=== Begin Enclosure ===

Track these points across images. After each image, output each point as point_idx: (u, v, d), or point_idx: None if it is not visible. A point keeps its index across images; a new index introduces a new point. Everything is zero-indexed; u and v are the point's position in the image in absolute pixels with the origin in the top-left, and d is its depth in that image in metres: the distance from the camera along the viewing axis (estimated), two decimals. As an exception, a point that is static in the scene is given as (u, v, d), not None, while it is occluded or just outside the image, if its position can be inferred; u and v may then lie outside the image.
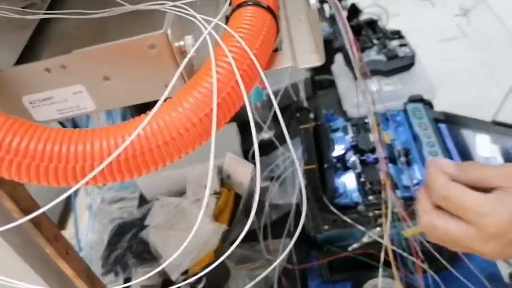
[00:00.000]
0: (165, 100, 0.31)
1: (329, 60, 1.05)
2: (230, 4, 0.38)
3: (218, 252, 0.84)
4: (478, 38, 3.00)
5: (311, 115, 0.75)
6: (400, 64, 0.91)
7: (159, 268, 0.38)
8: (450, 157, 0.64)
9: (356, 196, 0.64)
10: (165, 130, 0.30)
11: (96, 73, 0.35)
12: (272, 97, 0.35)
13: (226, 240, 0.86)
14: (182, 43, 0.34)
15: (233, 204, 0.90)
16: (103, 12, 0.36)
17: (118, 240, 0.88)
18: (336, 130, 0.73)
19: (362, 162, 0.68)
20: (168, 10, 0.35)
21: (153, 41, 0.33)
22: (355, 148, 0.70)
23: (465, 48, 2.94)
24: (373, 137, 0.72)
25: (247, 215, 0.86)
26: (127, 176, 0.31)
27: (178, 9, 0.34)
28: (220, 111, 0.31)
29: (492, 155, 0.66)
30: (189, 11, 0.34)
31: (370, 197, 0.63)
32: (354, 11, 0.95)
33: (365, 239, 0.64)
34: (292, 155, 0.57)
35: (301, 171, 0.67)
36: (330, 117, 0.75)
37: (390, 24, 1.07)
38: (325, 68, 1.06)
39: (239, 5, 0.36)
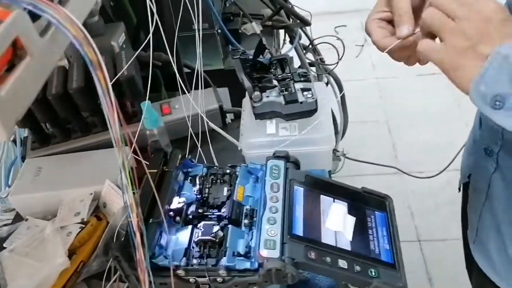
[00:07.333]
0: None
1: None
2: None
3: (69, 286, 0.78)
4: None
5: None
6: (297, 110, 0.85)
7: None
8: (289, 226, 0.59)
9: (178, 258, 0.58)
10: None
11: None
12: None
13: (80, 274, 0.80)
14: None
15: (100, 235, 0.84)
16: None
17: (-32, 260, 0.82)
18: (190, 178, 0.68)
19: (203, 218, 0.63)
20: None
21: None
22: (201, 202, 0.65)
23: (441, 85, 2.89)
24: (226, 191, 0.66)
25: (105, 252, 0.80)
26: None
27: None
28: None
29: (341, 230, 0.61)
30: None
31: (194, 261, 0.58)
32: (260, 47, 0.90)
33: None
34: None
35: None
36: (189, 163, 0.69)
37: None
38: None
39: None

=== End Enclosure ===

- EXERCISE AIM: Retype, in the same exact form, the lines of the material above from the line holding "0: (165, 100, 0.31)" through the line holding "12: (272, 97, 0.35)".

- YOUR SOLUTION:
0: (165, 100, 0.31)
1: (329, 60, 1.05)
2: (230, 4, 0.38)
3: (218, 252, 0.84)
4: (478, 38, 3.00)
5: (311, 115, 0.75)
6: (400, 64, 0.91)
7: (159, 268, 0.38)
8: (450, 157, 0.64)
9: (356, 196, 0.64)
10: (165, 130, 0.30)
11: (96, 73, 0.35)
12: (272, 97, 0.35)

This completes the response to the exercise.